## [SOURCE TEXT]
★ ★ ★ ★

In this work I'm also concerned with the connections and distance between the theoretical and the physical. Inspired by Barthes premise in Pleasure of the Text that "Whence, perhaps, a means of evaluating the works of our modernity: their value would proceed from their duplicity. By which it must be understood that they always have two edges. The subversive edge may seem privileged because it is the edge of violence; but it is not violence which affects pleasure, nor is it destruction which interests it; what pleasure wants is the site of loss, the seam, the cut, the deflation, the dissolve which seizes the subject in the midst of bliss." I am creating works that seek out the seam between ideas and their performance. In specific, theoretical notions of nostalgia, time, and the sublime are considered through physical acts of making paintings, installations, sculptures and films creating documents of these connections and distances. The works of art become artifacts of ideas being processed through experiences and the inevitable distortion that occurs between these ideas and their practice.

★ ★ ★ ★

## [SET PROBLEM A]
Copy the data lines, everything from the line containing "Given the screenshot: What" down to the end of the listing.
The text above has no connection to the data lines that come after it.

Data lines:
★ ★ ★ ★

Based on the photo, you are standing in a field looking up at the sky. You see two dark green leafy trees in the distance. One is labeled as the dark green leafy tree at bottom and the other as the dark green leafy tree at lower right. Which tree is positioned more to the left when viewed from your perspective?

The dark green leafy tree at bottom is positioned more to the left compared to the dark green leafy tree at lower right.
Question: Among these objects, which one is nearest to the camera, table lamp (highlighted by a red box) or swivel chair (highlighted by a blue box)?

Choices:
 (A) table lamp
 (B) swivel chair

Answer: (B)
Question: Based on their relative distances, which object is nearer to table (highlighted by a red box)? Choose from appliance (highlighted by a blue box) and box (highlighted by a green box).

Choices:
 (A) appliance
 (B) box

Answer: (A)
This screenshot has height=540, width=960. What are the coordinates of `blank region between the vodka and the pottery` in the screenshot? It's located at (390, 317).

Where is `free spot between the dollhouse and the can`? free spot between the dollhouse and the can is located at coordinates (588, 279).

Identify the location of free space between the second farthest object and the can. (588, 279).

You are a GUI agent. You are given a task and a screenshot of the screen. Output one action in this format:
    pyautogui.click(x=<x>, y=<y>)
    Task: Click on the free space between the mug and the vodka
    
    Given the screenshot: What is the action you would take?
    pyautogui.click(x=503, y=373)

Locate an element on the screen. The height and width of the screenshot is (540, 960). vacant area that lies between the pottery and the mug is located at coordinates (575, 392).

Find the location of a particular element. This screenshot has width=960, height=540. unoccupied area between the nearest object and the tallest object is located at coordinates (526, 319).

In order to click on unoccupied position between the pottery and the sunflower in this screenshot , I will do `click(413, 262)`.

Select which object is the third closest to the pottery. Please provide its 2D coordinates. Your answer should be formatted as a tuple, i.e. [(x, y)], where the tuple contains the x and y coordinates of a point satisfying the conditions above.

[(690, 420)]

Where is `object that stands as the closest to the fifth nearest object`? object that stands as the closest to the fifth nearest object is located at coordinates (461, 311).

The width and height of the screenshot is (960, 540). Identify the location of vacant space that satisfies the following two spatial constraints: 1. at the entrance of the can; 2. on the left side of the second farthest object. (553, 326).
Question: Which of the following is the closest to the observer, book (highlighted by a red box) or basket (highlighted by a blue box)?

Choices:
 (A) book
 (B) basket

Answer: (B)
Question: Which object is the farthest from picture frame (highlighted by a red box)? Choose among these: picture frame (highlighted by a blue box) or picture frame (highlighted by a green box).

★ ★ ★ ★

## [SET PROBLEM B]
Answer these questions using the text on art-making:
(i) Which work by Barthes does the text cite?
(ii) Which three theoretical notions are considered?
(iii) Through the making of which kinds of works are these notions considered?

## [WRITTEN RESPONSE A]
    Given the screenshot: What is the action you would take?
    pyautogui.click(x=503, y=373)

Locate an element on the screen. The height and width of the screenshot is (540, 960). vacant area that lies between the pottery and the mug is located at coordinates (575, 392).

Find the location of a particular element. This screenshot has width=960, height=540. unoccupied area between the nearest object and the tallest object is located at coordinates (526, 319).

In order to click on unoccupied position between the pottery and the sunflower in this screenshot , I will do `click(413, 262)`.

Select which object is the third closest to the pottery. Please provide its 2D coordinates. Your answer should be formatted as a tuple, i.e. [(x, y)], where the tuple contains the x and y coordinates of a point satisfying the conditions above.

[(690, 420)]

Where is `object that stands as the closest to the fifth nearest object`? object that stands as the closest to the fifth nearest object is located at coordinates (461, 311).

The width and height of the screenshot is (960, 540). Identify the location of vacant space that satisfies the following two spatial constraints: 1. at the entrance of the can; 2. on the left side of the second farthest object. (553, 326).
Question: Which of the following is the closest to the observer, book (highlighted by a red box) or basket (highlighted by a blue box)?

Choices:
 (A) book
 (B) basket

Answer: (B)
Question: Which object is the farthest from picture frame (highlighted by a red box)? Choose among these: picture frame (highlighted by a blue box) or picture frame (highlighted by a green box).

## [WRITTEN RESPONSE B]
(i) Pleasure of the Text
(ii) Nostalgia, time, and the sublime
(iii) Paintings, installations, sculptures and films